Le Belge francophone Paul Magnette cultive décidément sa double image d’acteur politique et de penseur. Dans son pays, certains évoqueront plutôt son ambiguïté, tant y est rare cette capacité à assumer de front un rôle politique de premier plan − il est maire de Charleroi, dirige le Parti socialiste et ne cache plus son ambition d’être premier ministre − et un autre de réflexion − il est professeur à l’Université libre de Bruxelles (ULB).
Du cinéaste italien marxiste Pier Paolo Pasolini à la citoyenneté européenne en passant par l’accord de libre-échange entre le Canada et l’Union européenne CETA, de l’analyse des régimes politiques à un manifeste « écosocialiste » en 2022 : en une vingtaine d’années, l’ancien directeur de l’Institut d’études européennes de l’ULB a accumulé une douzaine d’ouvrages, auxquels on peut ajouter le récit, plus modeste, d’une découverte à vélo de sa région ou un traité sur l’une de ses passions, le pain…
Cette fois, c’est sur le sens et la valeur du travail que se penche le Wallon.

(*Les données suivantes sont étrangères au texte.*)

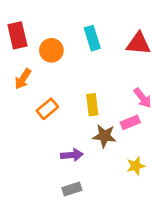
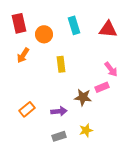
yellow rectangle: (92, 105) -> (61, 64), moved
orange rectangle: (47, 109) -> (27, 109), moved
yellow star: (136, 166) -> (86, 130), moved

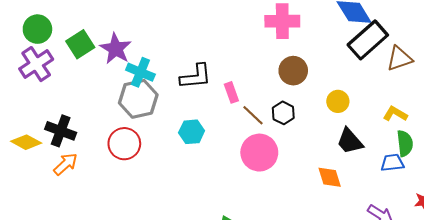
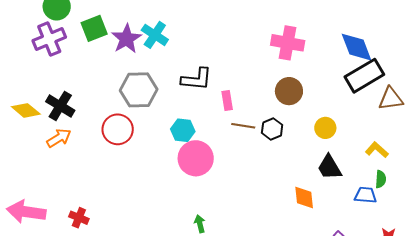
cyan cross: (140, 72) -> (155, 35), moved
brown line: (253, 115) -> (243, 126), turned -45
green semicircle: (405, 143) -> (381, 179), size x0.7
pink circle: (259, 153) -> (196, 158), moved

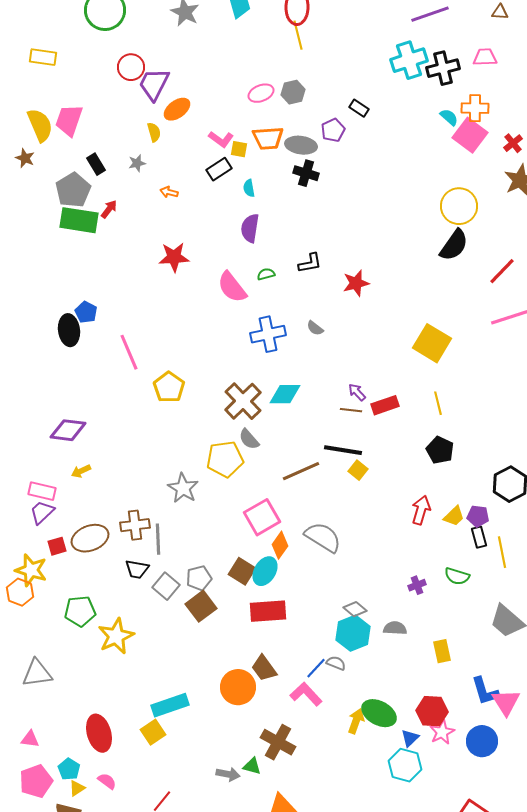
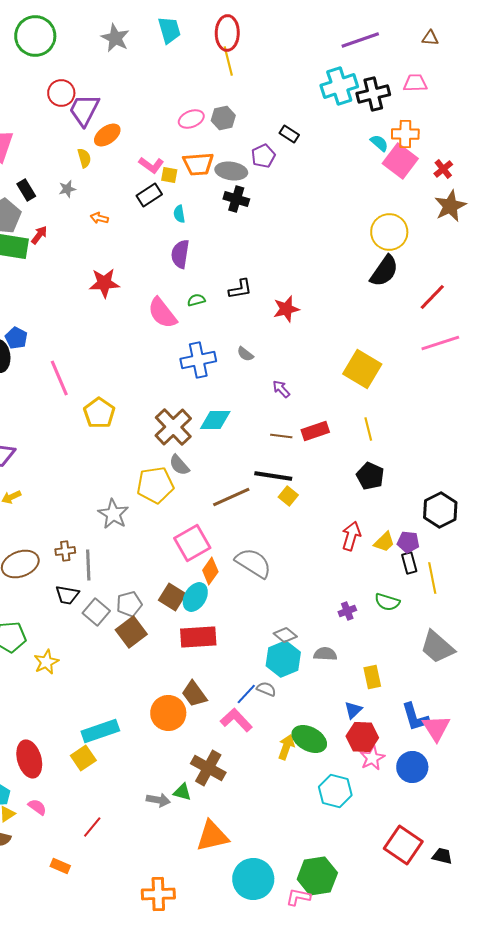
purple arrow: (357, 392) -> (281, 389), moved
brown cross: (135, 525) -> (65, 551), size x0.7
yellow star: (116, 636) -> (46, 662), size x0.7
blue triangle: (410, 738) -> (353, 710), moved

L’Autre Moitié du monde, c’est, selon lui, celle qui souffre et subit les conséquences de la financiarisation de l’économie, de la mondialisation, des restructurations et de la dégradation des conditions de travail. Celle qui pourrait être tentée de céder aux sirènes des mouvements autoritaires qui instrumentalisent la peur du déclassement pour renforcer leur poids. Celle qui est, en tout cas, persuadée que la critique de l’« assistanat » dont bénéficieraient un bon nombre de ses congénères est justifiée.
En 2007, se souvient l’auteur, Nicolas Sarkozy flattait « le salarié qui voit l’assisté s’en tirer mieux que lui pour boucler ses fins de mois sans rien faire ». Mais, en 2022, Fabien Roussel, le secrétaire national du Parti communiste français, enchaînait, affirmant que « la gauche doit défendre le travail, et ne pas être la gauche des allocations et des minima sociaux ». Voilà donc consacrée « l’hégémonie culturelle de la droite, qui n’en espérait pas tant », déplore Paul Magnette.

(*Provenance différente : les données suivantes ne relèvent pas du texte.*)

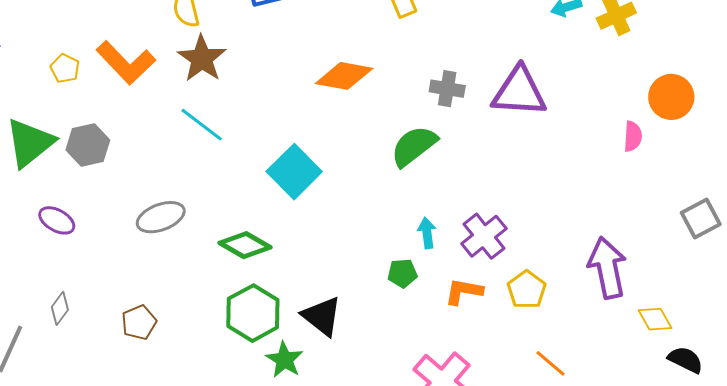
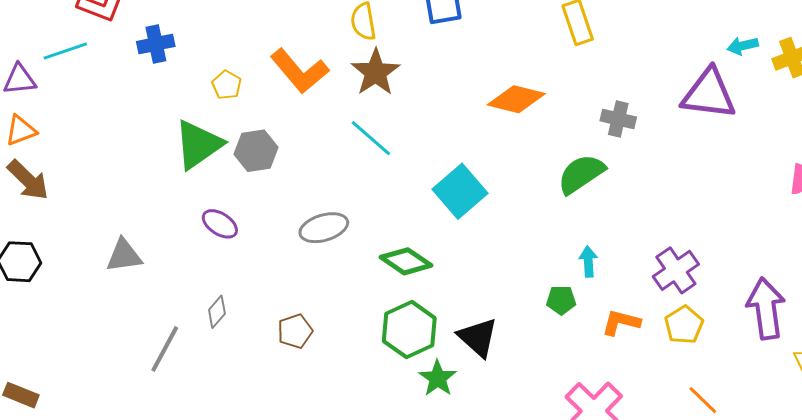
yellow pentagon: (65, 68) -> (227, 85), moved
purple triangle: (519, 92) -> (709, 94), moved
purple cross: (484, 236) -> (676, 270), moved

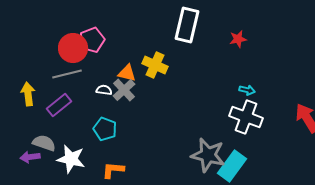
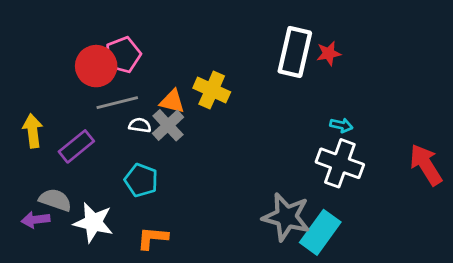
white rectangle: (187, 25) -> (295, 52), moved
gray line: (67, 74) -> (117, 103), moved

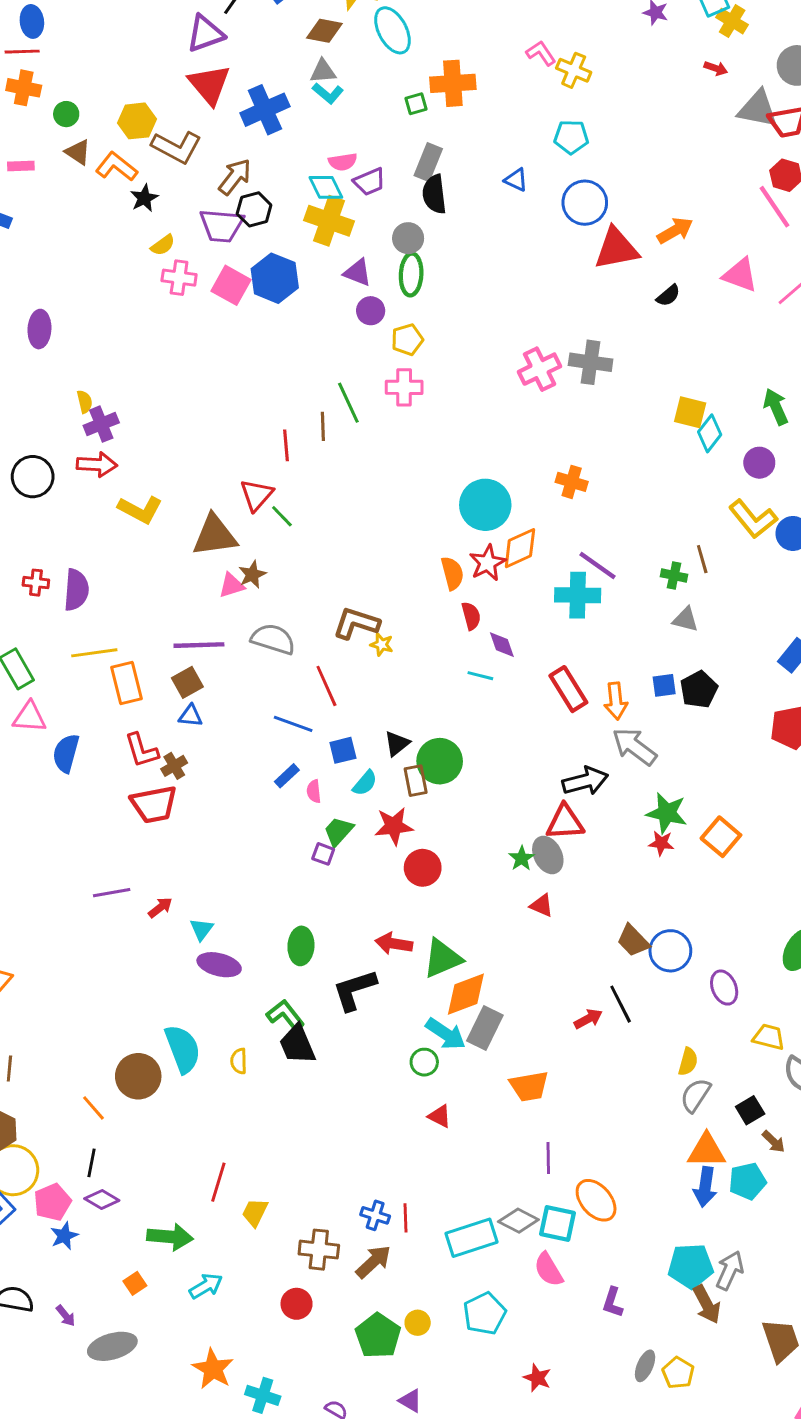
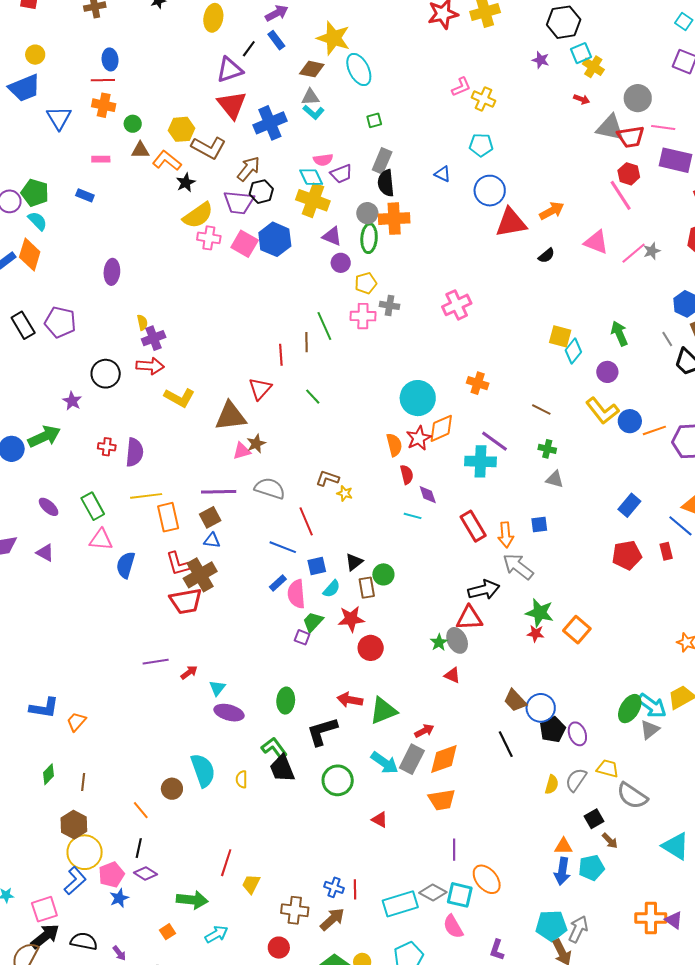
pink L-shape: (541, 53) -> (461, 87), turned 100
orange cross: (453, 83) -> (394, 219), moved
brown triangle: (78, 152) -> (140, 150), turned -36
yellow semicircle: (163, 245) -> (198, 215), size x1.8
gray cross: (591, 362) -> (390, 305), moved, size x0.7
green line: (282, 516) -> (313, 397), moved
brown line: (702, 559) -> (541, 410), moved, turned -48
brown L-shape: (356, 623) -> (327, 478), size x0.7
black pentagon: (699, 689) -> (553, 730), moved
green circle: (440, 761) -> (383, 574), size x0.7
brown cross: (174, 766) -> (200, 575), size x1.8
pink semicircle: (314, 791) -> (296, 594), size x1.8
orange diamond: (466, 994) -> (444, 759), moved
red arrow: (588, 1019) -> (424, 731), moved
green circle: (424, 1062) -> (338, 780), moved, size x1.6
brown circle: (138, 1076) -> (172, 789), size x0.7
gray semicircle: (696, 1095) -> (576, 780), moved
orange triangle: (707, 1151) -> (563, 846), size x0.7

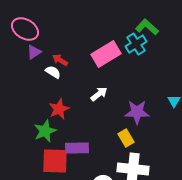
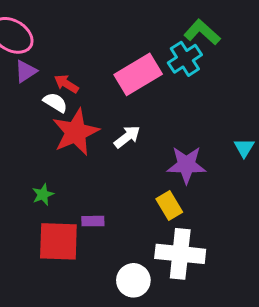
red star: (59, 109) -> (76, 132), moved, size x1.4
green star: (45, 131) -> (43, 195), size x0.6
purple rectangle: (77, 148) -> (93, 221), size x0.6

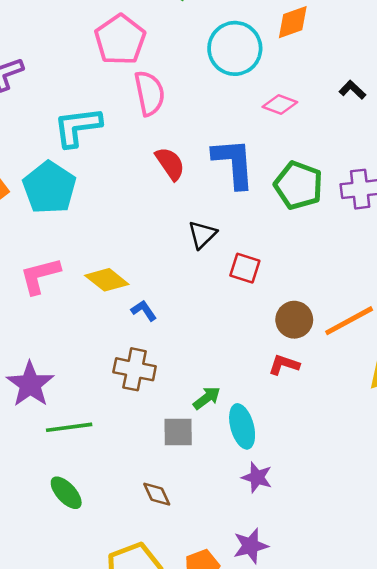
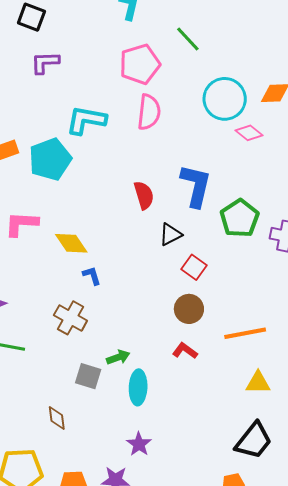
pink diamond: (280, 104) -> (249, 133), moved
red semicircle: (170, 164) -> (144, 195), moved
black triangle: (202, 235) -> (171, 234), moved
red square: (245, 268) -> (194, 267), moved
brown circle: (294, 320) -> (189, 309), moved
purple star: (257, 477) -> (139, 444), moved

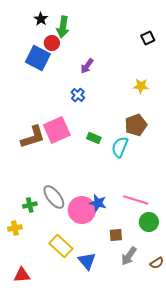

Convaincre les jeunes générations
A quelques mois d’élections générales en Belgique, au cours desquelles il combattra à la fois la droite libérale et la gauche radicale – le Parti du travail de Belgique –, le dirigeant de ce qui fut naguère le Parti ouvrier belge soutient que « l’enjeu de notre temps consiste à réaffirmer le sens et la valeur du travail ».
Un but ambitieux à l’issue d’une pandémie qui a introduit une rupture dans le rapport au travail et modifié, durablement peut-être, les attentes des jeunes générations. A priori, il ne sera pas évident de les convaincre non seulement que le labeur n’est pas qu’un fardeau, mais, en outre, qu’il est possible d’abolir les rapports de domination qui le structurent encore souvent.